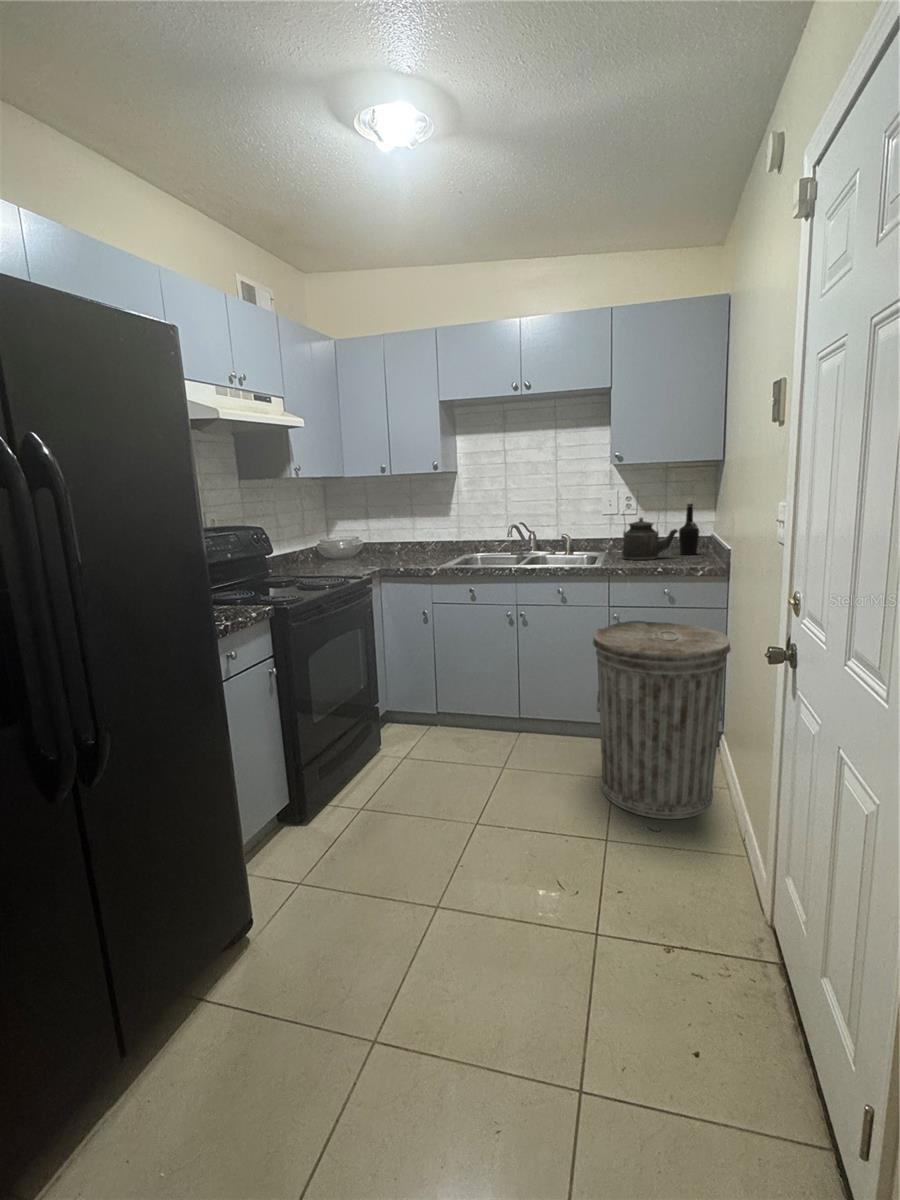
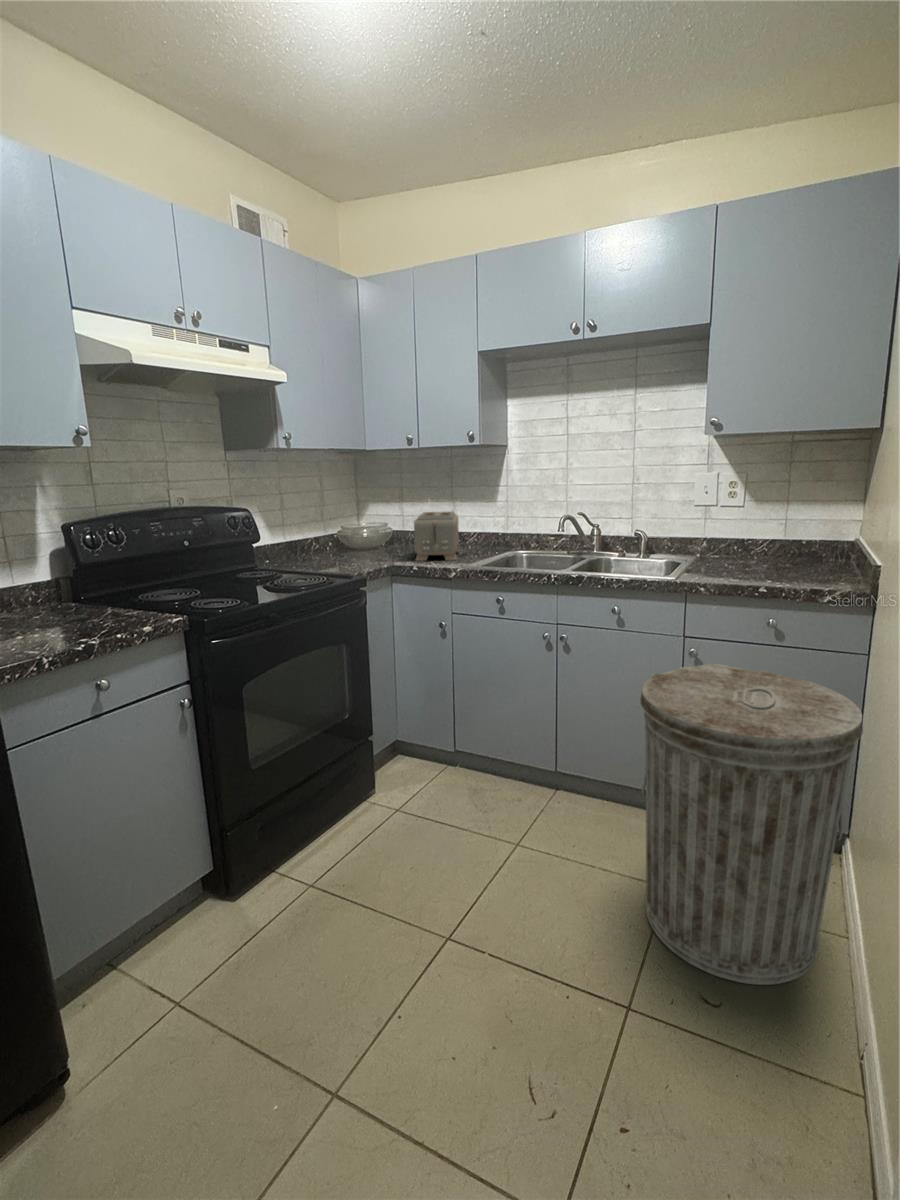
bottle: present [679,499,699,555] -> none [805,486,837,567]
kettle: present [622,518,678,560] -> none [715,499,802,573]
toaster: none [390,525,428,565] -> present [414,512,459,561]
* * *
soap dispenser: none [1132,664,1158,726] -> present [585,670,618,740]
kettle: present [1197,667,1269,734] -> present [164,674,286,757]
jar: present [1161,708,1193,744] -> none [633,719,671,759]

## WHAT TO PRODUCE
Find how many lines of the preceding data contain "none", and answer with that number only.

## ANSWER TO THE PROBLEM
5